***** TEXT PASSAGE *****

- As a physician in training, you are responsible for the lives of others. Stress around your personal finances can negatively impact your ability to put patient care first.
- Surprisingly, financial stress has been identified as the second highest cause of depression among physicians.
- However, you can alleviate money-related stress and distractions by creating and managing a budget, gaining control over your spending, and planning for the future.
As a physician in training, you already have enough on your plate—the absolute last thing you want to worry about is your finances. But creating a budget can help you plan, track and prioritize how you manage your money. Abudget is a valuable tool that:
- Gives you control over your money. Budgeting saves you the financial stress of suddenly having to pivot if there is a lack of funds. A budget is not limiting – it gives you freedom to spend based on your priorities.
- Makes you aware of your spending. Budgeting saves you from wondering at the end of every month where your money went. It puts you in control of your money.
- Keeps you focused on your goals. Whatever your short- or long-term goals (such as paying off your student loan or saving for a new house), a budget is a plan that helps you achieve them.
This article provides step-by-step instructions to help you create your own personal budget.
#1: Pick your budgeting tool
These tools easily sync to your bank and other financial accounts—plus they’ll import information about all your transactions.
And the best part? Many of them are free.
Each tool navigates differently. Regardless, each of them will need to be populated with information about your income and expenses. That’s where the next few steps come in.
#2: Start gathering information
Start by going in reverse: take a historical look at your income and expenses over the last three to six months (or preferably, the last 12).
Be sure to gather all of your online banking records, receipts, credit card and other financial statements—anything that demonstrates your income and spending.
#3: Review and understand your income
Based on the last few months, how much money do you estimate you will have coming in each month moving forward? And from where?
#4: Identify and categorize your expenses
Review your expenses, and identify whether or not they are fixed or variable. Fixed expenses are those that do not vary from month to month, while variable expenses may change depending on the season. Identifying which category an expense falls into can help determine which expenses you can trim to reduce spending each month.
- Housing: rent or mortgage payments
- Insurance: renters or home insurance, health insurance, car insurance
- Transportation: car payments
- Utilities: water, electricity, heat, internet
- School costs: equipment, USMLE/COMLEX exams
- Debt: student loan and credit card payments
- Sustenance: groceries, eating out, coffee
- Entertainment: streaming services, nights out with friends
- Transportation: ride-share services, taxis, gas
To estimate your expenses, identify everything you spend your money on and how much you’re spending in each category.

*****

TASK PROMPT: Repeat the budgeting guide word for word, starting at the words "- Makes you" and stopping after "them are free.". You won't need the items that follow the budgeting guide.

***** GIVEN INFORMATION *****

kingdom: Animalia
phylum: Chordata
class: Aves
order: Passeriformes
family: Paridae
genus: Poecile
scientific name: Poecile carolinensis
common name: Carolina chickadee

*****
***** GIVEN INFORMATION *****

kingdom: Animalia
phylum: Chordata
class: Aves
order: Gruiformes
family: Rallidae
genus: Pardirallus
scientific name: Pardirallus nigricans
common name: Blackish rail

*****
***** GIVEN INFORMATION *****

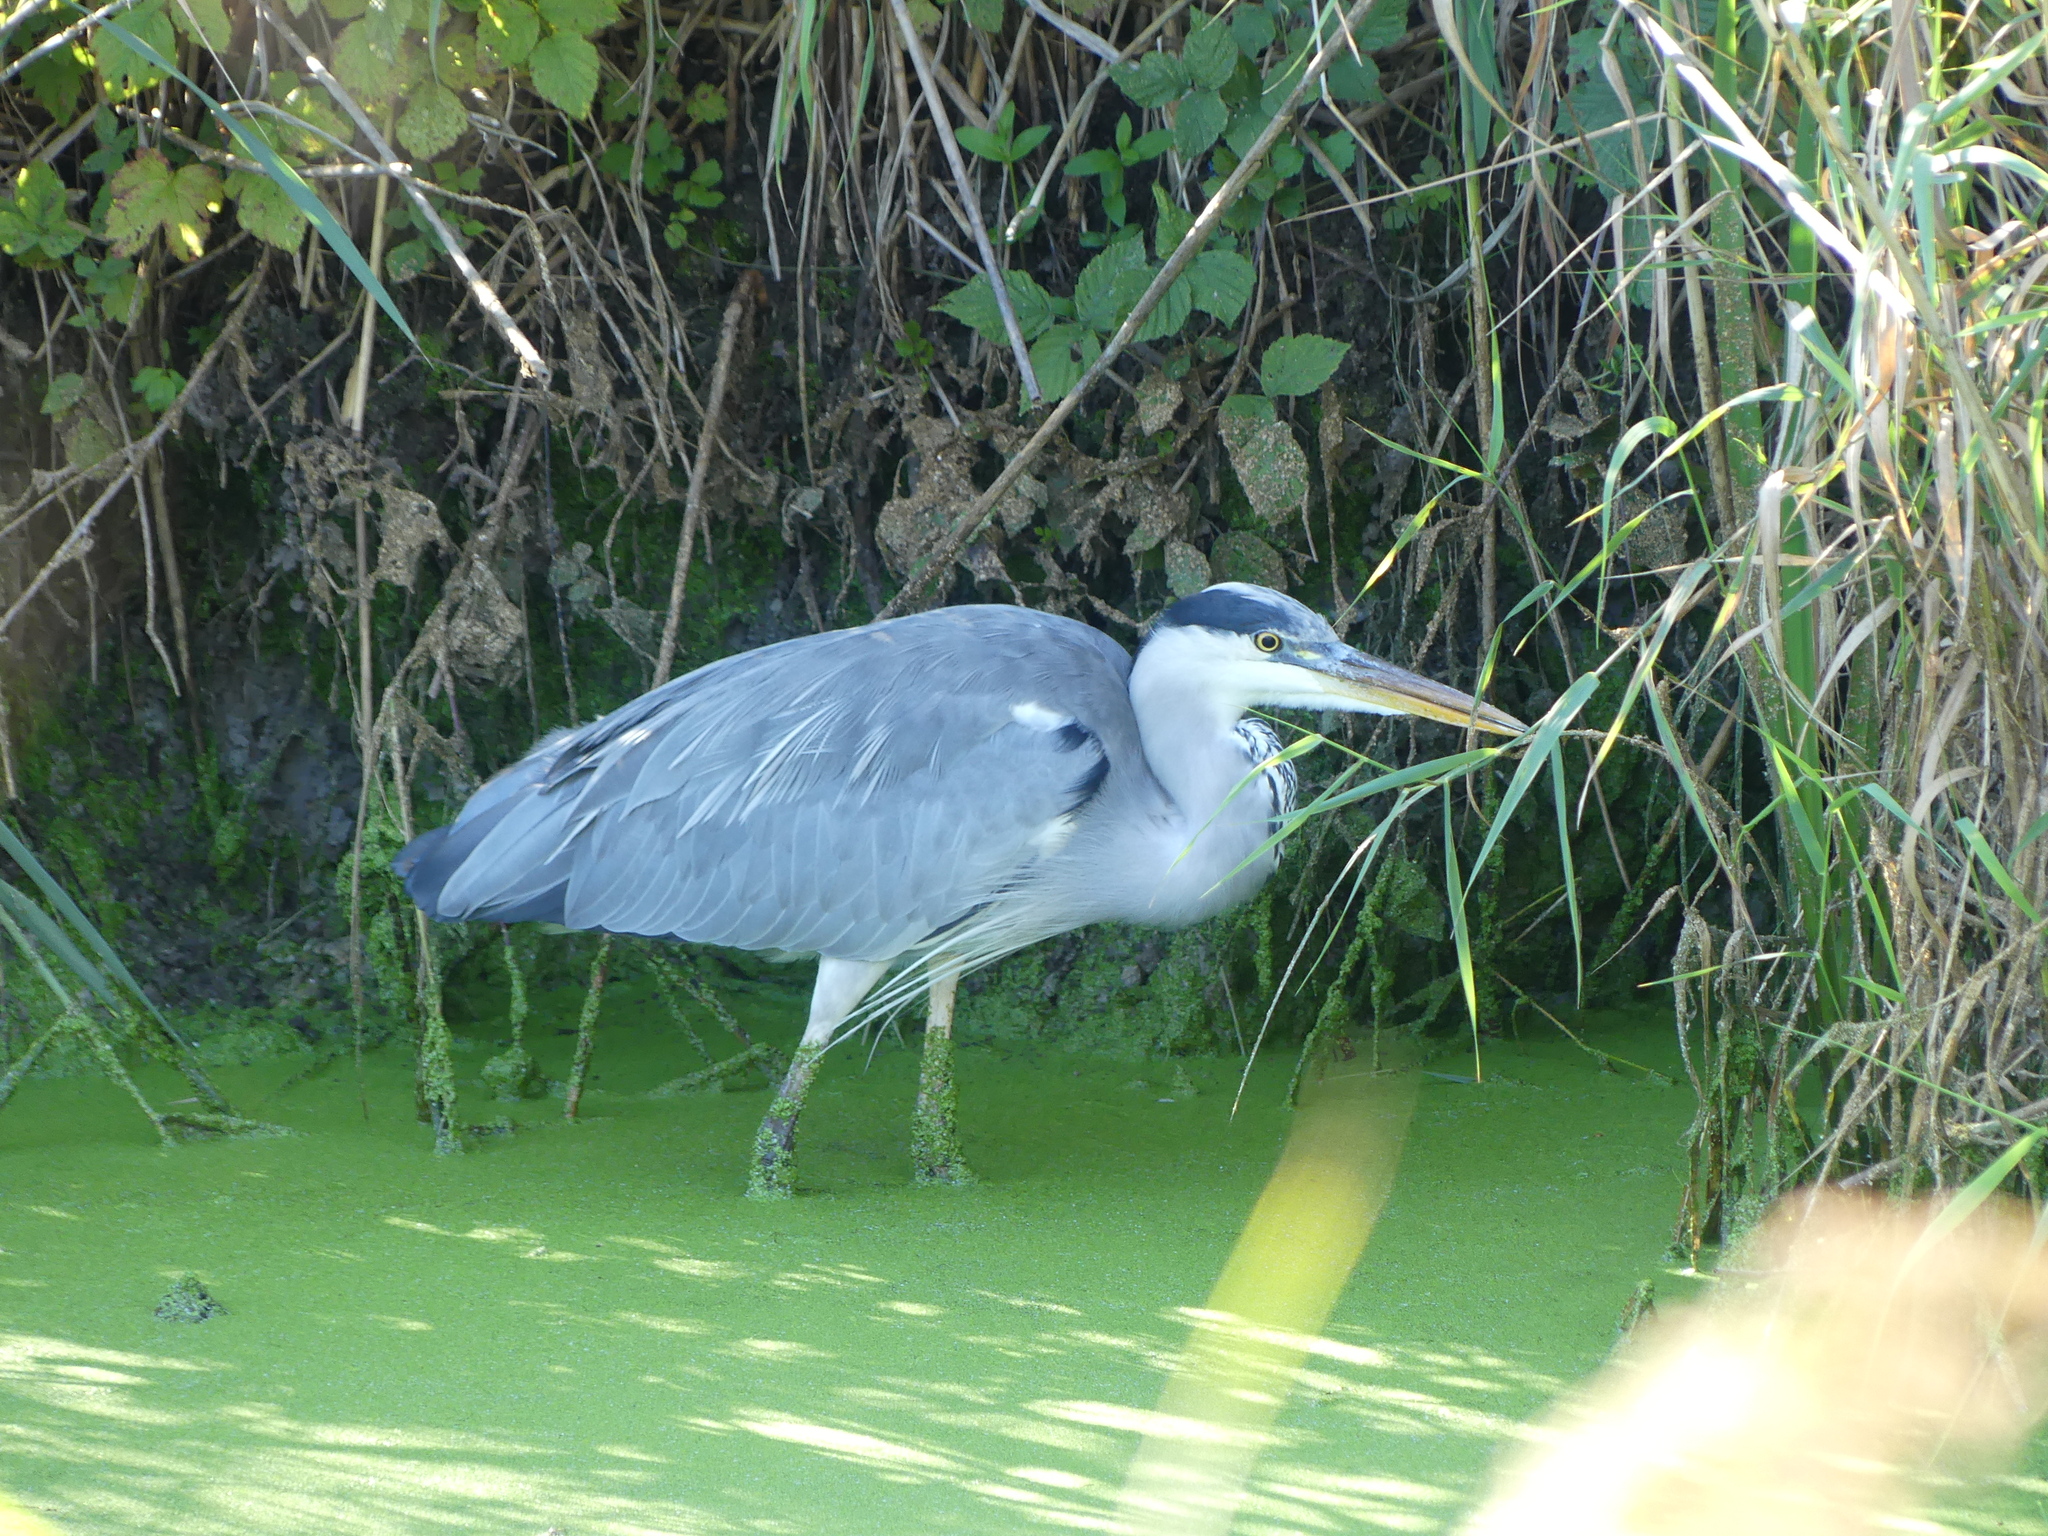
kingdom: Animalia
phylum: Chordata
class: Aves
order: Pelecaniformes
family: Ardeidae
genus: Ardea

*****

ANSWER FOR THE TASK:
- Makes you aware of your spending. Budgeting saves you from wondering at the end of every month where your money went. It puts you in control of your money.
- Keeps you focused on your goals. Whatever your short- or long-term goals (such as paying off your student loan or saving for a new house), a budget is a plan that helps you achieve them.
This article provides step-by-step instructions to help you create your own personal budget.
#1: Pick your budgeting tool
These tools easily sync to your bank and other financial accounts—plus they’ll import information about all your transactions.
And the best part? Many of them are free.